Ali Dinar sent several armies numbering thousands of troops against Sanin, but the Kabkabiya leader repeatedly defeated them. He defeated two enemy armies in 1900, and won another victory in 1901. Sanin also had to face several other hostile states and tribes surrounding him, all of whom coveted his weaponry. He successfully repelled their attacks as well. He was aided by the well defendable situation of Kabkabiya which was protected by a series of hills. Despite this, Sanin was factually isolated and the other Mahdist holdouts as well as anti-Ali Dinar groups were gradually destroyed. Sanin's resistance was described by researcher Samuel Bey Atiya as the "last organised Mahdist stand in the Sudan". Despite this, Sanin sent a letter to Khartoum, requesting that he be acknowledged by the new Anglo-Egyptian government as official and provided with help. The Khartoum government had already acknowledged Ali Dinar as their subject, and accordingly did not wish to support Sanin.

In 1902, the ruler of Dar Gimr promised Sultan Ali Dinar his daughter's hand in marriage under the condition that he defeated Sanin Husain. Considering Sanin Husain far too tough for this kind of deal, Ali Dinar opted to instead conquer Dar Gimr and take the ruler's daughter by force. In 1903, Sanin Husain scored two more victories over Ali Dinar's forces. Afterwards, the Sultan refrained from any more large attacks while building up his strength. However, he continued to send out small raiding parties to constantly harass Sanin's forces.

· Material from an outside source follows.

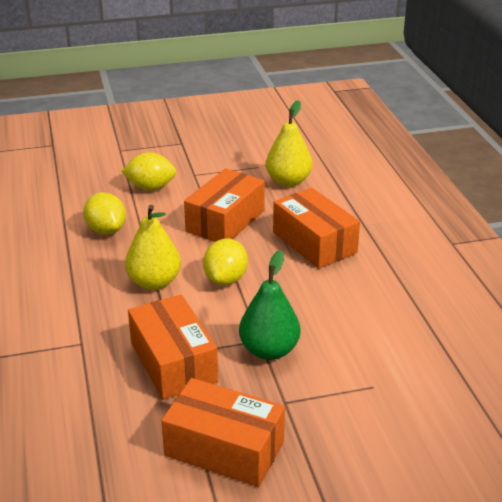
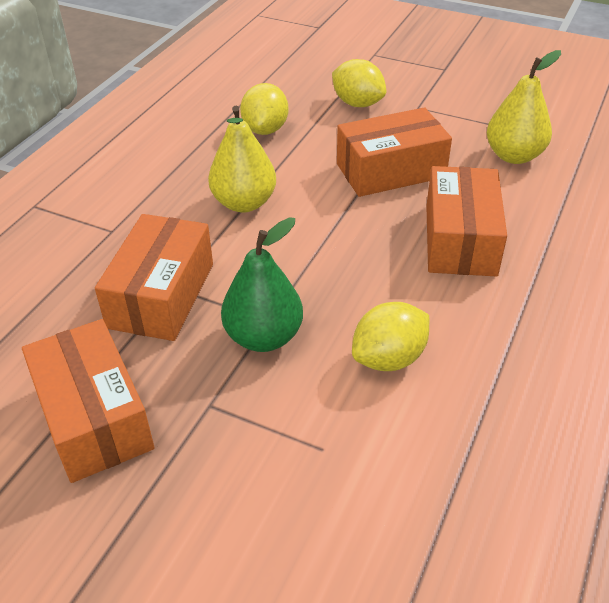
camera: 40 degrees right, 10 degrees up
yellow lemon [203,239,248,285] -> yellow lemon moved to [352,302,429,371]

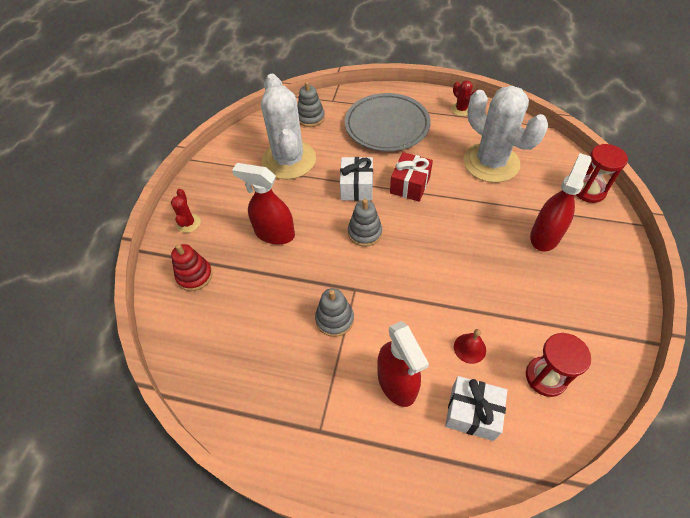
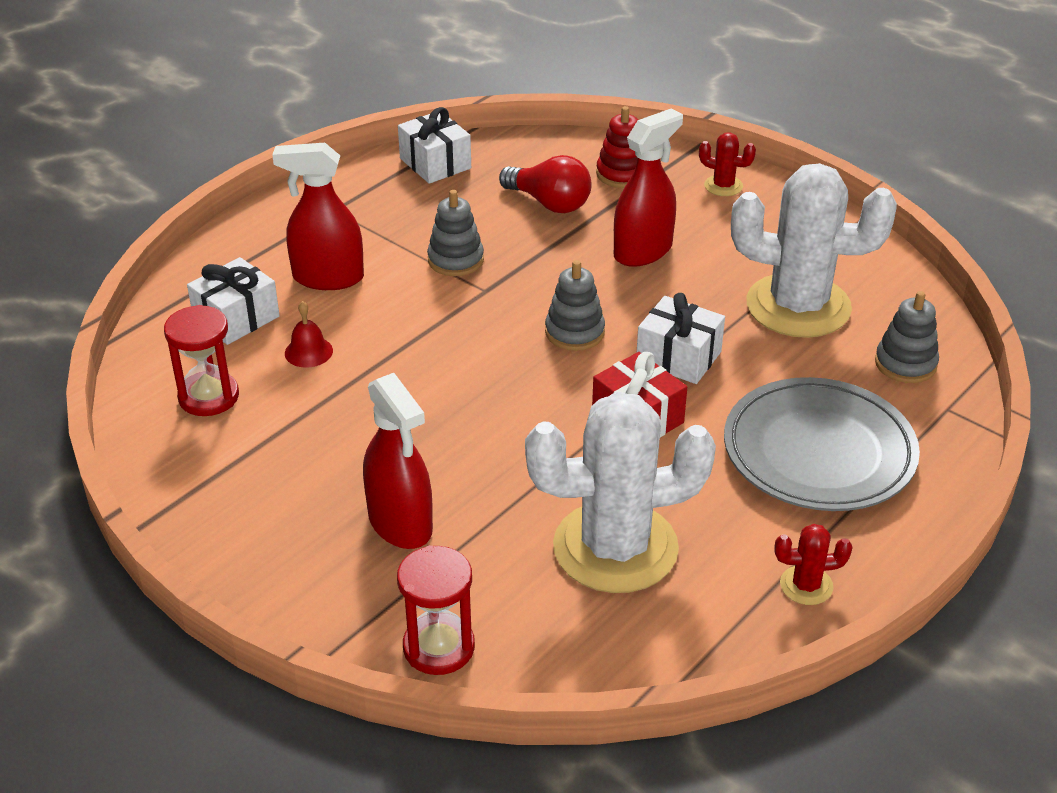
camera: 115 degrees right, 15 degrees down
none -> white gift [398,107,471,184]
none -> red light bulb [499,155,592,213]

In 1907, Ali Dinar diverted his full attention to Sanin and sent a massive army led by his best generals, Adam Rijal and Mahmud al-Dadingawi, to finally crush the Kabkabiya holdout. Instead of forcing a battle, the Sultanate's army surrounded Kabkabiya and built several fortified camps (zariba). The siege lasted 17 to 18 months, and most of Sanin's starving troops gradually deserted while his ammunition ran out. In January 1909, Ali Dinar's troops finally stormed Sanin's zariba. Only about 400 ansar remained with Sanin, and they made a last stand. Most fought to the death, including Sanin and his lieutenants. Those who were captured alive, including Sanin's son Abdel-Shafi, were branded with an "H" on the face as sign of servitude. The head of the "gallant old man" was presented to Ali Dinar. (Note: G.D. Lampen stated that the final campaign began in 1908 and that Sanin Husain was killed in the same year.) The heads of Sanin and his commanders were sent to "decorate" the market of al-Fashir. The Sultan also sent Sanin's flag to Khartoum as a gift, and ordered the old mosque at Kabkabiya (which had been destroyed by Mahdists) to be rebuilt.

=== Assessment and son's fate ===
Researcher Martin W. Daly described Sanin Husain as Ali Dinar's "most formidable challenger", and Jánszky stated that he remains the most famous Tama leader up to today. Sanin's opponent Mahmud al-Dadingawi would later tell the English about him in a respectful manner, regarding him as talented soldier and "die hard".

Sultan Ali Dinar of Darfur was eventually overthrown and killed during the Anglo-Egyptian Darfur Expedition of 1916. Afterwards, Abdel-Shafi got free and offered his services to the Anglo-Egyptian government, while starting to collect the people and goods which had survived the siege of Kabkabiya, regarding them as his inheritance.